Recall that implied consent means that no one has actually consented. The law of Wisconsin provides that anyone who drives a car in that state thereby “consents” to the police drawing his blood if he is unconscious and they have probable cause to believe that he was driving while intoxicated. Consent cases fall under a very different rubric from that governing nonconsensual searches and seizures. If police simply wish to perform a blood test, then they have to justify the test and—if they want to skip the warrant step—justify the failure to obtain a warrant. With consent, on the other hand, police may perform almost any search or seizure, no matter how baseless. The Court has held, in Schneckloth v. Bustamonte, that a consensual search is a reasonable search, for Fourth Amendment purposes, even if police lack any reason for doing it.

Does the phrase “implied consent” place blood tests under the rubric of consent searches, which are categorically permissible, or does it leave in place the reality that preceded the use of the phrase “implied consent”? If “implied consent” does nothing to change the blood draw, then we would likely revert back to the Court’s earlier ruling and regard the warrantless search as a presumptive Fourth Amendment violation. And as a factual matter, driving a car does not in any real sense convey a driver’s “consent” to a warrantless blood test.

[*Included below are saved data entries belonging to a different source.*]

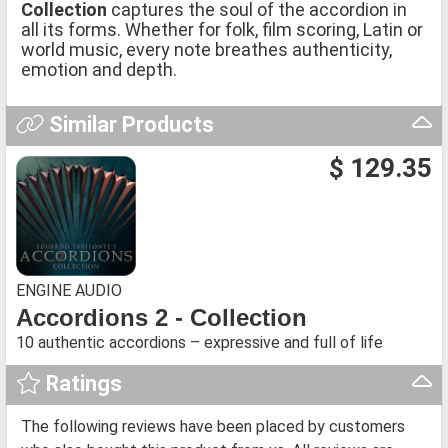
Collection
captures the soul of the accordion in
all its forms. Whether for folk, film scoring, Latin or
world music, every note breathes authenticity,
emotion and depth.
Similar Products
$ 129.35
ENGINE AUDIO
Accordions 2 - Collection
10 authentic accordions – expressive and full of life
Ratings
The following reviews have been placed by customers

One could potentially argue that driving a car is a privilege rather than a right and may therefore carry conditions. For example, laws that require working headlights and taillights carry the condition that if one of these lights is broken, the police may pull over the driver. Might the blood test be the same thing, where driving a car carries the condition that if probable cause arises to believe that the driver is intoxicated, the police may take the driver’s blood? Maybe, but the argument is weak. The headlight requirement demands that drivers keep working headlights. If a headlight is broken, then police may pull over the driver because she has violated the law, and they have probable cause (or reasonable suspicion) to that effect. The analogous requirement is that the driver remain sober, and police may pull over the driver if they have probable cause to believe she is drunk. By hypothesis, however, the implied consent law allows police to go beyond searching or seizing in the presence of a warrant or probable cause or whatever the Fourth Amendment requires. The law says that in the absence of a warrant certifying probable cause to believe a driver has committed a crime, police may still search because of a fictional consent.

Given how the Court has ruled in the past, it seems likely that it will reject the implied consent argument, especially given the 2016 ruling in Birchfield. Furthermore, it ought to be said that there is something quite disturbing about the whole notion of “implied consent,” quite apart from the warrant requirement for blood tests. When we speak of someone “consenting,” it should be because someone has actually given the police permission for a search or seizure. Driving in the state of Wisconsin in no way represents consent to a blood test. Driving communicates nothing about waiving the warrant requirement. If one believes that police should have to get a warrant to perform a blood test on a DUI suspect, absent an exception, then the Court should enforce that requirement and not be mesmerized by the phrase “implied consent.”